4. Die Doppelbegriffe Mann – Frau, Person – Gesellschaft und, noch radikaler, Seele – Leib bezeichnen konstitutive Dimensionen des Menschen. Auf diese drei Dimensionen beschränkt sich, genau genommen, die gesamte vorchristliche Anthropologie in dem Sinne, dass sie alles umfassen, was der Mensch von sich aus – ohne Christus – zu sagen vermag. Aber sie sind gekennzeichnet durch ihr Gegenüber. Sie schließen nämlich eine unvermeidliche dialektische Spannung ein. Seele – Leib, Mann – Frau, Person – Gesellschaft sind drei Begriffspaare, die Bestimmung und Leben eines unvollendeten Wesens zum Ausdruck bringen. Sie sind erneut ein Schrei, der sich aus der innersten Erfahrung des Menschen erhebt. Sie sind eine Bitte um Einheit und inneren Frieden, sie sind das Verlangen nach einer Antwort auf das in den gegenseitigen Beziehungen angelegte Drama. Man kann sagen, sie sind der Anruf an einen anderen, den Durst nach Einheit, Wahrheit und Schönheit zu stillen, der sich aus ihrem Gegenüber ergibt.

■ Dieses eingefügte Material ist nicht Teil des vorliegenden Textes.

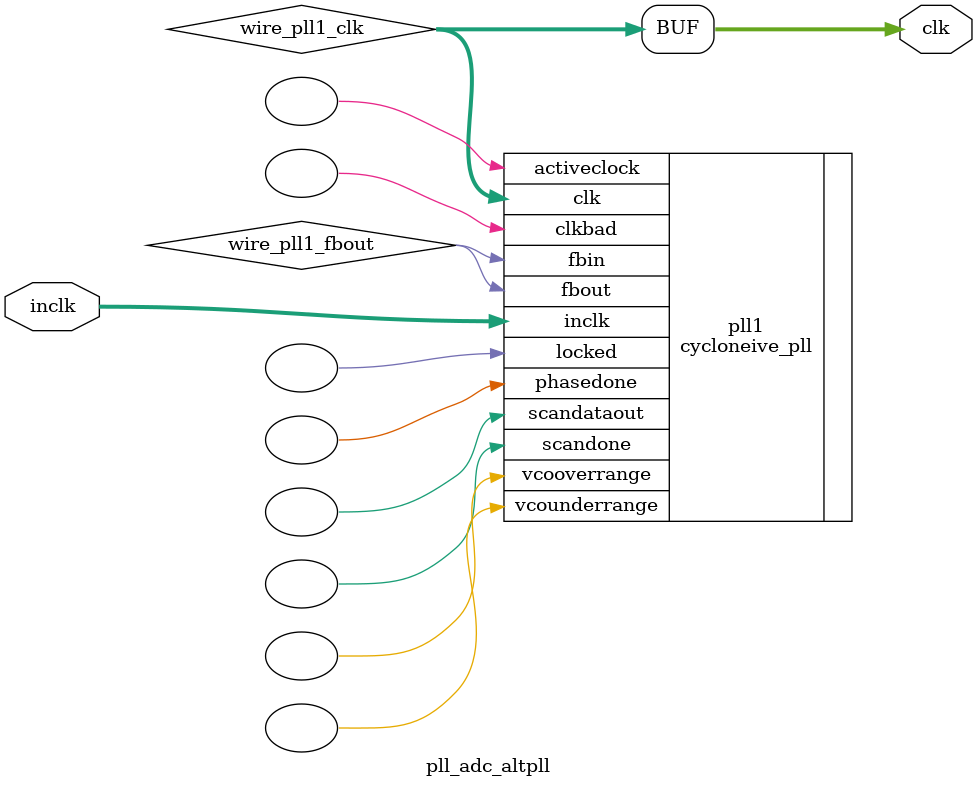
<source format=v>






//synthesis_resources = cycloneive_pll 1 
//synopsys translate_off
`timescale 1 ps / 1 ps
//synopsys translate_on
module  pll_adc_altpll
	( 
	clk,
	inclk) /* synthesis synthesis_clearbox=1 */;
	output   [4:0]  clk;
	input   [1:0]  inclk;
`ifndef ALTERA_RESERVED_QIS
// synopsys translate_off
`endif
	tri0   [1:0]  inclk;
`ifndef ALTERA_RESERVED_QIS
// synopsys translate_on
`endif

	wire  [4:0]   wire_pll1_clk;
	wire  wire_pll1_fbout;

	cycloneive_pll   pll1
	( 
	.activeclock(),
	.clk(wire_pll1_clk),
	.clkbad(),
	.fbin(wire_pll1_fbout),
	.fbout(wire_pll1_fbout),
	.inclk(inclk),
	.locked(),
	.phasedone(),
	.scandataout(),
	.scandone(),
	.vcooverrange(),
	.vcounderrange()
	`ifndef FORMAL_VERIFICATION
	// synopsys translate_off
	`endif
	,
	.areset(1'b0),
	.clkswitch(1'b0),
	.configupdate(1'b0),
	.pfdena(1'b1),
	.phasecounterselect({3{1'b0}}),
	.phasestep(1'b0),
	.phaseupdown(1'b0),
	.scanclk(1'b0),
	.scanclkena(1'b1),
	.scandata(1'b0)
	`ifndef FORMAL_VERIFICATION
	// synopsys translate_on
	`endif
	);
	defparam
		pll1.bandwidth_type = "auto",
		pll1.clk0_divide_by = 125,
		pll1.clk0_duty_cycle = 50,
		pll1.clk0_multiply_by = 8,
		pll1.clk0_phase_shift = "0",
		pll1.compensate_clock = "clk0",
		pll1.inclk0_input_frequency = 20000,
		pll1.operation_mode = "normal",
		pll1.pll_type = "auto",
		pll1.lpm_type = "cycloneive_pll";
	assign
		clk = {wire_pll1_clk[4:0]};
endmodule //pll_adc_altpll
//VALID FILE

</source>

Auch aus dem Wesen der Begegnung mit dem anderen – so können wir schließen – ergibt sich die Dringlichkeit eines Eingreifens von oben, damit der Mensch vor einem dramatischen und sonst unvermeidlichen Scheitern bewahrt bleibt.

_________________________

Einen besonderen Gruß richte ich an die Gruppe von Kranken aus der Erzdiözese Freiburg. Opfert eure Beschwerden unter dem Schutz Mariens auf für die Kirche und den Frieden in der Welt. Maria hat ja in Fatima die Menschen zur Umkehr, zum inneren und äußeren Frieden aufgerufen. Helft ihr mit, ihn durch euer geduldig ertragenes Leiden der Menschheit zu erbitten. Gott behüte und beschütze euch!